Michael A. Love, Jr., El, a prisoner proceeding without a lawyer, filed a habeas corpus petition challenging the prison disciplinary hearing (ISP 16-05-175) at the Indiana State Prison where a Disciplinary Hearing Officer (DHO) found him guilty of possession of a weapon in violation of Indiana Department of Correction (IDOC) policy A-106. ECF 1 at 1. As a result, he was sanctioned with the loss of 30 days earned credit time and was demoted from Credit Class 1 to Credit Class 2.

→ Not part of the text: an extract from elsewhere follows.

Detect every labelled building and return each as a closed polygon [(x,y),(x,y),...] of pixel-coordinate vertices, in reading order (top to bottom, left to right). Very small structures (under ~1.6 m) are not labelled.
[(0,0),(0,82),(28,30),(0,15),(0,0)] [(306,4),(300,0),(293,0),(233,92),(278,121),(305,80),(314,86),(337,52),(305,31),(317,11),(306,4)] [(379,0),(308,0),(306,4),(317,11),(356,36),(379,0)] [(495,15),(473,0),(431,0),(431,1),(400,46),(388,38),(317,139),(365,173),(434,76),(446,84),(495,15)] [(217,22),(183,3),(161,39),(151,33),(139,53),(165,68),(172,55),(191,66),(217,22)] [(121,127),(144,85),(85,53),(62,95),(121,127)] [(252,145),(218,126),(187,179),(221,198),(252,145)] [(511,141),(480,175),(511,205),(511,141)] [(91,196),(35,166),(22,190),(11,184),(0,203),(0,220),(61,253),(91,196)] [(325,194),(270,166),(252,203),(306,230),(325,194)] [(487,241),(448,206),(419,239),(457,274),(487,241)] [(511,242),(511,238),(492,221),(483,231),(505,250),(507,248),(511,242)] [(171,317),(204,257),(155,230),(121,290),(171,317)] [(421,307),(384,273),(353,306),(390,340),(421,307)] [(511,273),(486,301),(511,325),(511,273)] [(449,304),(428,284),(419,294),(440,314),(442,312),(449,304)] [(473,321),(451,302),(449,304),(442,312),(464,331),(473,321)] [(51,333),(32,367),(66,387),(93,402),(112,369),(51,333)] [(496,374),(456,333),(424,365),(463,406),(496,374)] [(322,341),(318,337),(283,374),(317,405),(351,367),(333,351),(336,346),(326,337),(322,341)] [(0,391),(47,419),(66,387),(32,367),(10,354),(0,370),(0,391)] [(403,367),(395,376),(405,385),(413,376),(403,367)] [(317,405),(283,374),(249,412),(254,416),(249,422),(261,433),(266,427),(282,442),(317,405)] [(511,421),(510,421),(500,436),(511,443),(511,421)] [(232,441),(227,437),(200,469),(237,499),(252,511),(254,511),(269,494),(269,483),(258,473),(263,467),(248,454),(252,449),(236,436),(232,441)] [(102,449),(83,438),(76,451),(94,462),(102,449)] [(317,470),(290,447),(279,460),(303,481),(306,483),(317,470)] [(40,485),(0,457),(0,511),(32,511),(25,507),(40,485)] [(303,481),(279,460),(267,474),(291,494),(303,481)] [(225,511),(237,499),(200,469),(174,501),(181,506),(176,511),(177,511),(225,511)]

Love argues that he is entitled to habeas corpus relief because the DHO did not have sufficient evidence to find him guilty. In the disciplinary context, "the relevant question is whether there is any evidence in the record that could support the conclusion reached by the disciplinary board." Superintendent v. Hill, 472 U.S. 445, 455-56 (1985). "In reviewing a decision for some evidence, courts are not required to conduct an examination of the entire record, independently assess witness credibility, or weigh the evidence, but only determine whether the prison disciplinary board's decision to revoke good time credits has some factual basis." McPherson v. McBride, 188 F.3d 784, 786 (7th Cir. 1999) (quotation marks omitted).

[T]he findings of a prison disciplinary board [need only] have the support of some evidence in the record. This is a lenient standard, requiring no more than a modicum of evidence. Even meager proof will suffice, so long as the record is not so devoid of evidence that the findings of the disciplinary board were without support or otherwise arbitrary. Although some evidence is not much, it still must point to the accused's guilt. It is not our province to assess the comparative weight of the evidence underlying the disciplinary board's decision.

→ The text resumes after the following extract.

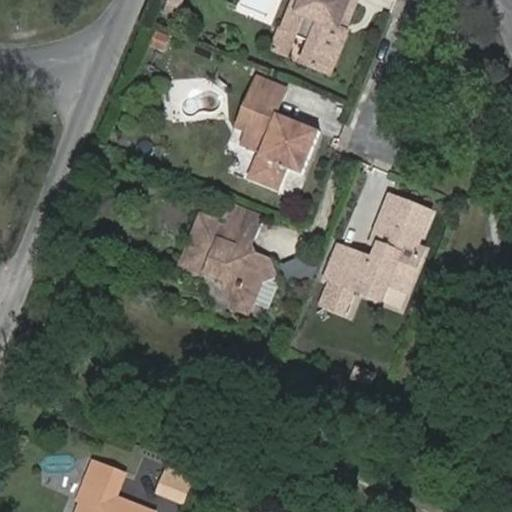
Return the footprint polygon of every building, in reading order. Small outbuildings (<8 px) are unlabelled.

Webb v. Anderson, 224 F.3d 649, 652 (7th Cir. 2000) (quotation marks, citations, parenthesis, and ellipsis omitted).

Love was disciplined for violating IDOC A-106. This offense is defined as, "[p]ossession or use of any explosive, ammunition, hazardous chemical (e.g., acids or corrosive agents) or dangerous or deadly weapon." Indiana Department of Correction Adult Disciplinary Process, Appendix I: Offenses. http://www.in.gov/idoc/files/02-04-101_APPENDIX_I-OFFENSES_6-1-2015(1).pdf. The Conduct Report charged Love as follows:

On 5-23-16 at about 8:55AM I sgt. Reed was conducting a search in the cell of Love 158219. Under his cabinet I found a sharpened piece of metal approx.. 7" in length. This was taped.

ECF 5-1 at 1.

In this case, the DHO had sufficient evidence to find Love guilty. In particular, the statements from the reporting officer and two officer witnesses, and the photograph of the weapon discovered in his cell, serve as sufficient evidence of Love's guilt. While Love argues that the weapon belonged to a prior resident of the cell, the DHO was presented with evidence that Love had been in his cell for one month prior to the search, and that the weapon and tape appeared to be new. ECF 5-3 at 3. In light of this evidence, it was not unreasonable or arbitrary for the DHO to have found Love guilty.

Next, Love argues that he is entitled to habeas corpus relief because his requests to present evidence were improperly denied. He requested that the DHO obtain and review evidence that documented what property the prior occupant of the cell had possessed in the cell. Inmates have a right to present relevant, exculpatory evidence in their defense. Miller v. Duckworth, 963 F.2d 1002, 1005 (7th Cir. 1992). Exculpatory in this context means evidence which "directly undermines the reliability of the evidence in the record pointing to [the prisoner's] guilt." Meeks v. McBride, 81 F.3d 717, 721 (7th Cir. 1996). However, this right is significantly curtailed by the security and administrative needs of the facility. Wolff v. McDonnell, 418 U.S. 539, 566-67 (1974). "Prison officials must have the necessary discretion to keep the hearing within reasonable limits. . . ." Id. The DHO's denial of Love's evidentiary requests did not infringe upon his due process rights because the requested evidence was not exculpatory. Pursuant to IDOC policy, an inmate is deemed to be in possession of any contraband:

On one's person, in one's quarters, in one's locker or under one's physical control. For the purposes of these procedures, offenders are presumed to be responsible for any property, prohibited property or contraband that is located on their person, within their cell or within areas of their housing, work, educational or vocational assignment that are under their control. Areas under an offender's control include, but are not limited to: the door track, window ledge, ventilation unit, plumbing and the offender's desk, cabinet/locker, shelving, storage area, bed and bedding materials in his/her housing assignment and the desk, cubicle, work station and locker in his/her work, educational or vocational assignment.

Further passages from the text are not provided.